It is a tenant's market: More space of all types (industrial, retail, office) than there are active tenants

October 01, 2009 - Northern New England

William Norton, Norton Asset Management

We were very busy in August and early September completing three subleases, a large office lease and a very large industrial lease. But somehow we suspect that it may be analogous to the Cash for Clunkers program. How's that? The incentives for trading in auto clunkers with stipulations that the new vehicle purchased had to be measurably more gas efficient than the clunker, was a great success ($2b more successful than they thought). But what did it achieve? Yes, 3-4 million vehicles were purchased in the past three months. So the auto dealers had a great couple of months but now expect a definite slow down now that the cash incentives are gone.

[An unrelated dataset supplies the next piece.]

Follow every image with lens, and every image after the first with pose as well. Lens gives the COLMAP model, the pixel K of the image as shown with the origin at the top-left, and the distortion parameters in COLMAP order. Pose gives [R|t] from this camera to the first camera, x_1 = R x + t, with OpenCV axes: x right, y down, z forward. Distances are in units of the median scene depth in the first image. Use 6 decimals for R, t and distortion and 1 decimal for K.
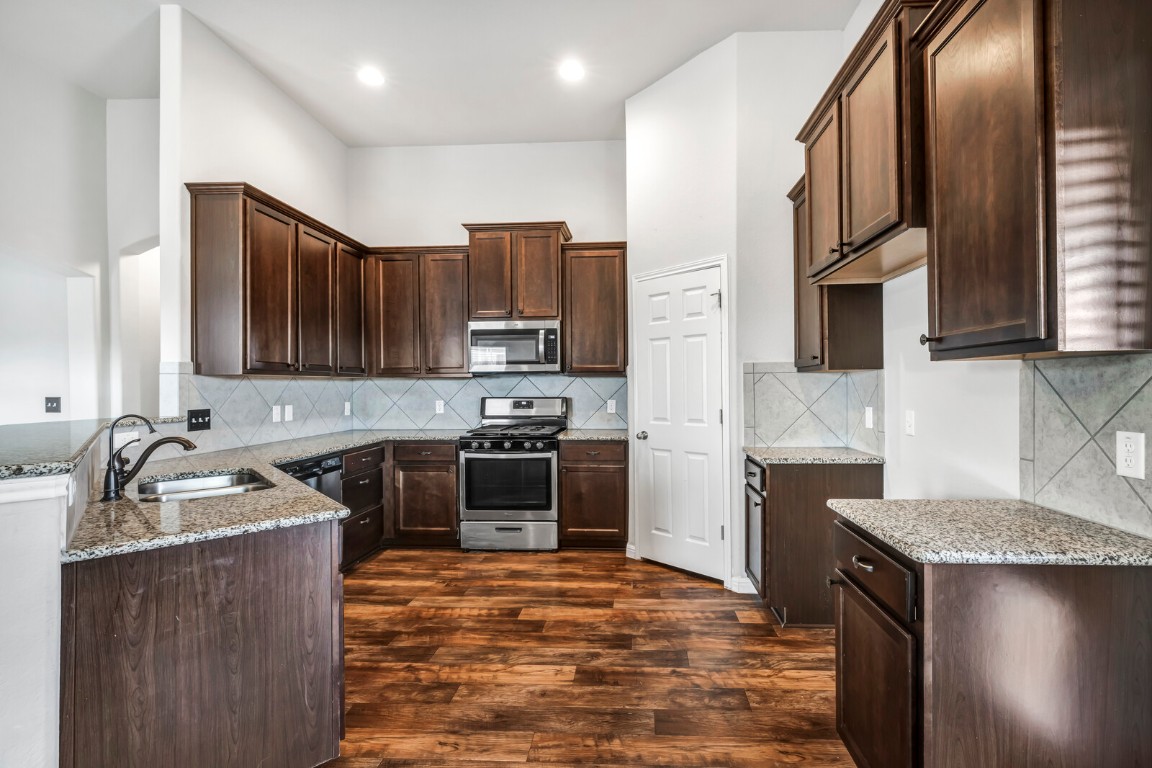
lens RADIAL K [[534.0, 0, 576.9], [0, 534.0, 390.9], [0, 0, 1]] dist [0.005392, 0.000209]
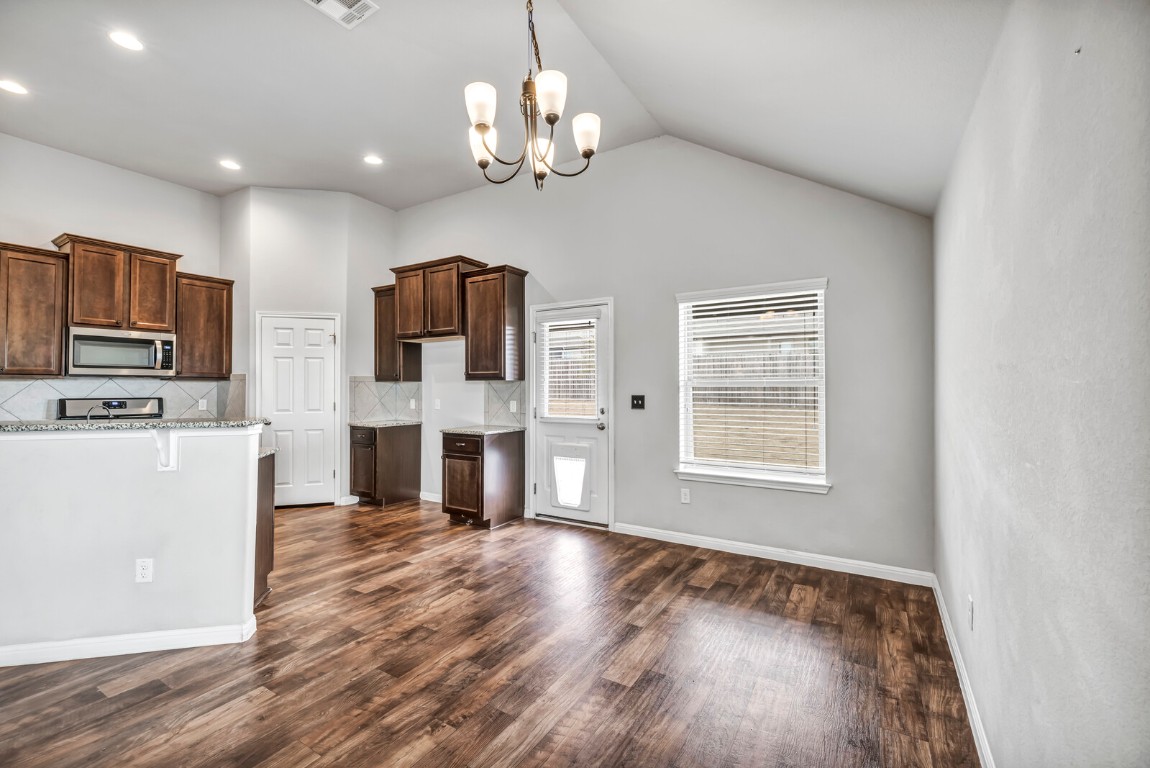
lens RADIAL K [[500.8, 0, 574.6], [0, 500.8, 383.5], [0, 0, 1]] dist [-0.004378, -0.000179]
pose [[0.471361, 0.014953, 0.881814, -0.610856], [0.004785, 0.999798, -0.019511, 0.007056], [-0.881927, 0.013416, 0.471194, -0.345438]]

Many of these sales were simply accelerated but a year from now the numbers will settle out and not a substantial number of new cars will have been sold that would not have been sold eventually anyway. It is the same for us. A busy August may translate into a quiet fall.
Thus, our spurt of brokerage activity feels similar. A half dozen deals came together over six weeks, but that does not mean there will be six more deals over the next six weeks. One factor is simply the amount of time that it takes to consummate a lease transaction. It can be 1-2 years from the time the Tenant confirms the need for space, defines the requirement, has us issue a request for proposal, reviews responses, tours some of those, short lists from them and issues a request (demand?) for final and best offers! Once a Letter of Intent is signed, then lease drafts are issued. And for the broker, this is often when the real fun begins. On a recent 40,000 s/f industrial lease, we went through 11 revisions to the lease! A smaller office requirement (15,000 s/f) went through 6!
There is no question that it is a Tenant's market. There simply is more space of all types (industrial, flex tech, retail, office and commercial) than there are active tenants. Empty space costs $4, $6, $8 or even $10/s/f for taxes, minimal utilities, maintenance, insurance, etc., not to mention debt service. Landlords are realizing that rental concessions are going to have to be offered and that they will need to sharpen their pencils. Now there are tenants and there are tenants. In a soft economy, the credit worthiness of the tenant (the ability and willingness of the tenant to pay the stipulated rent for the entire term) is critical. In a hot market a landlord can take chances on some tenants. But in dicey times, rates drop, terms of leases get shorter, and Tenant's demand (and get) multiple concessions, which means the deals are very lean and there is no margin for error. As we enter the fourth quarter of 2009, there is a large gap between bid and ask. Landlords are kicking and screaming about reducing rates but Tenants are increasing their demands for concessions. It takes a seasoned Broker to bridge the gap, to educate both parties about what constitutes a fair deal in these lean times. For those who have not been through one or more of these corrective cycles, it is very difficult to grasp that market rates can change so quickly and so drastically.
One real concern is that as we hear about a jobless recovery stretching out to 2016. This lean period for commercial real estate could go on for quite some time. Owners who are OK right now may not be next year, or the year after. As most real estate loans are 10 year balloon type loans, approximately 10% of the properties roll over reach year. The ability to refinance is deeply affected by occupancy, delinquencies and projections for renewals. All three of these can significantly negatively impact the value of a given property.
Through the refinance process, a number of new/current appraisals are coming out. No more 5% or 6% capitalization rates. No more rosy projections of continually rising rental income. The new loan will likely have recourse, if not 100%, a significant amount, which impacts an owner's appetite. These are some of the new realities (some would call them traditional or usual and customary lending practices). The sudden change in the markets was, and is, hard to adjust to, but the prospect that these are the new realities for quite some time also impact the players on both sides.
To summarize, we see 2010 as more of 2009 (i.e., fewer, smaller deals). We think 2011 could see an uptick, albeit a cautious one, primarily because firms that have aggressively cut hours, will add back those hours before they add new employees. Given all of the tension in the markets, new hiring will be a last resort, very slow to come. So most firms will be looking for less space, not more, and they will be watching every penny in their occupancy budgets. Tie a knot and hang on. This too will pass and eventually things will get better.
William Norton, CRE, FRICS, is president of Norton Asset Management, Manchester, NH.